ひとりで何かをすることなんてほとんどありません。
人事は、PTSDになって辞められることも恐れているため、「1人で抱え込まないタイプかどうか」も見ています。
「なぜ」を重ねて深掘りする
自分で考えた志望動機や回答に対して、「なぜ?」を5回重ねてみてください。
例:
1. 救助隊になりたい
2. なぜ? → 人を助けたいから
3. なぜ? → 苦しむ人をほっておけないから
4. なぜ? → 無視できない性格だから
5. なぜ? → 私にできることがあると思うから
こうして「自分の深層心理」に触れるほどの掘り下げができれば、面接官の質問にもブレずに答えられます。
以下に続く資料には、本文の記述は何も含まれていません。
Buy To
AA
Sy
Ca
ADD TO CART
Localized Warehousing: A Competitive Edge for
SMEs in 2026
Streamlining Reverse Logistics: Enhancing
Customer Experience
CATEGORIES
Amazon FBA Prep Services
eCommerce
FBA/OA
面接官は“人となり”を見ているため、「なぜ」を掘り下げられない回答は浅く見えてしまうのです。
採用されたら何をしたい?→みんな「救助隊」と言う
この質問も定番です:
「採用されたら何がしたいですか?」
ほとんどの人が「救助隊です!」と答えます。
理由はシンプル。カッコイイし、花形だから。
でも、それでは他の受験者との差別化ができません。
もしあなたが「予防業務」に興味があるなら、それをしっかり伝えるのはむしろ大きな武器になります。
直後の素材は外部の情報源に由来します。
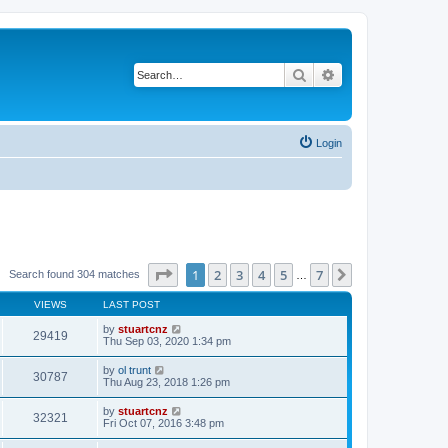
Search
Advanced search
Login
Page
1
of
7
1
2
3
4
5
7
Next
Search found 304 matches
…
VIEWS
LAST POST
by
stuartcnz
29419
Thu Sep 03, 2020 1:34 pm
by
ol trunt
30787
Thu Aug 23, 2018 1:26 pm
by
stuartcnz
32321
Fri Oct 07, 2016 3:48 pm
「火災を未然に防ぐことが、もっとも多くの命を守ることにつながると感じています。」
というように、視点の違い=魅力的な個性と受け取られやすくなります。
まとめ:人事が見ているのは「辞めない人」「相談できる人」
まとめ:人事が見ているのは「辞めない人」「相談できる人」
• 結論、早期退職は困る。公務員は税金で雇っているからこそ“続けられるか”が最大の関心ごと。
• 「凄惨な現場」への対応は、冷静さ+相談できる姿勢を見せることが重要。
• 「なぜ?」を何度も繰り返して、自分の本音と向き合うことが強い面接回答に直結する。
• みんなが「救助隊」と答える中で、「予防」と答えれば差別化になる可能性大。